Quindi Gesù «è »autorità, non è uno che ha autorità. Perché chi ha autorità lo fa perché sta espletando un ruolo, (scribi e farisei per darsi autorità citavano altri più importanti o talvolta la scrittura) ed avevano bisogno di imporre una sorta di interpretazione della legge, mentre Gesù «è »autorità perché questa gli viene dalla propria identità di Figlio di Dio. L’autorità è legata  alla sua persona e al fatto che in lui in-abitava lo Spirito santo di Dio. In questo c’è tutto il riferimento agli antichi profeti.

La prima cosa che la folla percepisce in Gesù è il suo modo diverso di insegnare e di parlare del Regno di Dio: non è tanto il contenuto, ma il suo modo di insegnare che colpisce e l’effetto di questo insegnamento diverso era la coscienza critica della gente in rapporto alle autorità religiose del suo tempo. La gente riconosce ancora oggi se nella nostra predicazione insegniamo citando altri per essere più credibili o se parliamo a partire dalla nostra esperienza di Lui; cioè se la sua parola è data solo come istruzione da eseguire o piuttosto se questa parola ha messo radice nel nostro cuore e diventa testimonianza di conversione.

Mi viene in mente l’esortazione di  Paolo VI «Evangelii Nuntiandi» dove il Papa suggerisce:  « Questa fedeltà a un messaggio, del quale noi siamo i servitori, e alle persone a cui noi dobbiamo trasmetterlo intatto e vivo, è l’asse centrale dell’evangelizzazione. Essa pone tre brucianti domande,

– Che ne è oggi di questa energia nascosta della Buona Novella, capace di colpire profondamente la coscienza dell’uomo?

– Fino a quale punto e come questa forza evangelica è in grado di trasformare veramente l’uomo di questo secolo?

– Quali metodi bisogna seguire nel proclamare il Vangelo affinché la sua potenza possa raggiungere i suoi effetti?

Questi interrogativi esplicitano, in realtà, la domanda fondamentale che la Chiesa si pone oggi e che si potrebbe tradurre così: dopo il Concilio e grazie al Concilio, che è stato per essa un’ora di Dio in questo scorcio della storia, la Chiesa si sente o no più adatta ad annunziare il Vangelo e ad inserirlo nel cuore dell’uomo con convinzione, libertà di spirito ed efficacia?»
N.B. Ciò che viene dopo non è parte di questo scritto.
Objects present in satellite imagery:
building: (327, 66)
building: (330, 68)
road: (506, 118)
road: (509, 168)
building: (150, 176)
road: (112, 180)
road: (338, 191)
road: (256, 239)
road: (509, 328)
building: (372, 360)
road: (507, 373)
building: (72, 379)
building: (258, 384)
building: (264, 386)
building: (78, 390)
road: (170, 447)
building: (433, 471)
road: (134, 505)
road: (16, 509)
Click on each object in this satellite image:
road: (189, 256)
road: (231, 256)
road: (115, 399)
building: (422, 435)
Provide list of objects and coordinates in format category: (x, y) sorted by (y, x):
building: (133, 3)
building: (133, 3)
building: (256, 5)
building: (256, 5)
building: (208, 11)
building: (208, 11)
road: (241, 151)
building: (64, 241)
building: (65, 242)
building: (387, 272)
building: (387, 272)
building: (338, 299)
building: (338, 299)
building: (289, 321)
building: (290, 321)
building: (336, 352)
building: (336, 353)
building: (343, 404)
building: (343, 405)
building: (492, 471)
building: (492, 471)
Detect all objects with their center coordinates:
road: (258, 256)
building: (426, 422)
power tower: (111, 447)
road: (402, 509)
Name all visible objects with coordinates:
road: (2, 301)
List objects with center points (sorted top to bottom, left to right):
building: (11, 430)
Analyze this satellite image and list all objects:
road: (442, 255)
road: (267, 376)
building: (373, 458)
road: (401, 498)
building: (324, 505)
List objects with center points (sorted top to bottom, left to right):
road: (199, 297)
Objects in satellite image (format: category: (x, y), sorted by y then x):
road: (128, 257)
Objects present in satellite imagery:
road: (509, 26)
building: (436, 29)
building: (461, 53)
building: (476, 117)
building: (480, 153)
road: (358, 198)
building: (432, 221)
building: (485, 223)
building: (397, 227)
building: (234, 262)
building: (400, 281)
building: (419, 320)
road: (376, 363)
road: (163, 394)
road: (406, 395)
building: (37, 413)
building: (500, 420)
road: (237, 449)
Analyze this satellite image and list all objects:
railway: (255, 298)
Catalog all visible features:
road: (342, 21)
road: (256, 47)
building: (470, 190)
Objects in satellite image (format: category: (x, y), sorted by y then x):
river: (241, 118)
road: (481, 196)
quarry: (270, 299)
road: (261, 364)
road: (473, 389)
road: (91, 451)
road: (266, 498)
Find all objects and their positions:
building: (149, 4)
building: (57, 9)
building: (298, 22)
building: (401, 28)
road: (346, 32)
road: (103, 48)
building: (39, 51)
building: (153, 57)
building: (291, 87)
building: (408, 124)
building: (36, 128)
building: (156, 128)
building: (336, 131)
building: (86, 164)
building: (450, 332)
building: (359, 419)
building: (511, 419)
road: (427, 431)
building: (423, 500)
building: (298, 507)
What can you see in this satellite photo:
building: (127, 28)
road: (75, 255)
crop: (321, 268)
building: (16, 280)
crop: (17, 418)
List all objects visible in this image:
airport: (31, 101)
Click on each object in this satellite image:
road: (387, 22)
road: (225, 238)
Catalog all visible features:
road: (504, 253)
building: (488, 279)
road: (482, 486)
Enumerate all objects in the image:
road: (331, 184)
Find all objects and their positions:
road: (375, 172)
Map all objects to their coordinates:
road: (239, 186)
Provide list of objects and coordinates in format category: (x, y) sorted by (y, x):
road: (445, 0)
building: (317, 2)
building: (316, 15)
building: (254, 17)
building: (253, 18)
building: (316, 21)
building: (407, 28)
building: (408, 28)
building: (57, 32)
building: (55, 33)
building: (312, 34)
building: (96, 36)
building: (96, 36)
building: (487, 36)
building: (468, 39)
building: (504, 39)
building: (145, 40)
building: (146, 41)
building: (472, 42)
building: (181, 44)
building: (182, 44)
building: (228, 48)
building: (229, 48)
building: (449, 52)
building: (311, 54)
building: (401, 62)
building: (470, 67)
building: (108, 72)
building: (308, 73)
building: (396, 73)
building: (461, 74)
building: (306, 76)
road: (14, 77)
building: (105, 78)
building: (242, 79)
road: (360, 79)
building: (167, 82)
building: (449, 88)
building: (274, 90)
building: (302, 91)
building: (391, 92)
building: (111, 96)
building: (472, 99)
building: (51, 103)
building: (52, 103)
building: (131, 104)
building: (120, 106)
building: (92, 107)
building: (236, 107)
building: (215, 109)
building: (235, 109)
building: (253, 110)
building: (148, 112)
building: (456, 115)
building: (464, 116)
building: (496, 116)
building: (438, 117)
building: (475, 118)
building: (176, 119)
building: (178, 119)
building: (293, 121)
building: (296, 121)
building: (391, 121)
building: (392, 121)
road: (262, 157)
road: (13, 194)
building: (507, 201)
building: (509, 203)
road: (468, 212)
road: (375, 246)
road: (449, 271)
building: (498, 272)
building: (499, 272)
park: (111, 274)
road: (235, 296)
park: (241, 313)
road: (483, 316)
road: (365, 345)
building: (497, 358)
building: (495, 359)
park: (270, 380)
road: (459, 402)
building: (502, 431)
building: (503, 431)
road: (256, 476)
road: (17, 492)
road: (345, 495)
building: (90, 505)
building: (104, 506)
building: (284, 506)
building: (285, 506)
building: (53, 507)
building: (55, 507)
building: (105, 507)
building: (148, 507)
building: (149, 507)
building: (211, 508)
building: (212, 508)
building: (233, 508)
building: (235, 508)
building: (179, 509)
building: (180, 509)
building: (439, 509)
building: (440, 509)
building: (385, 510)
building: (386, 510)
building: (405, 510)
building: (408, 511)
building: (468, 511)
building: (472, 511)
Domande molte volte disattese e che a distanza di tanti anni forse necessitano ancora di una risposta seria e serena, perché se forse in questi ultimi anni la Chiesa ha smarrito il suo cammino, la mancanza è da ricercare nel fatto che ci siamo seduti sulla cattedra di Mosè o di Gesù, come coloro che hanno autorità insegnando la fede cristiana come una semplice questione dottrinale, smarrendo invece la coerenza  tra  rito e parola, tra fede e esistenza.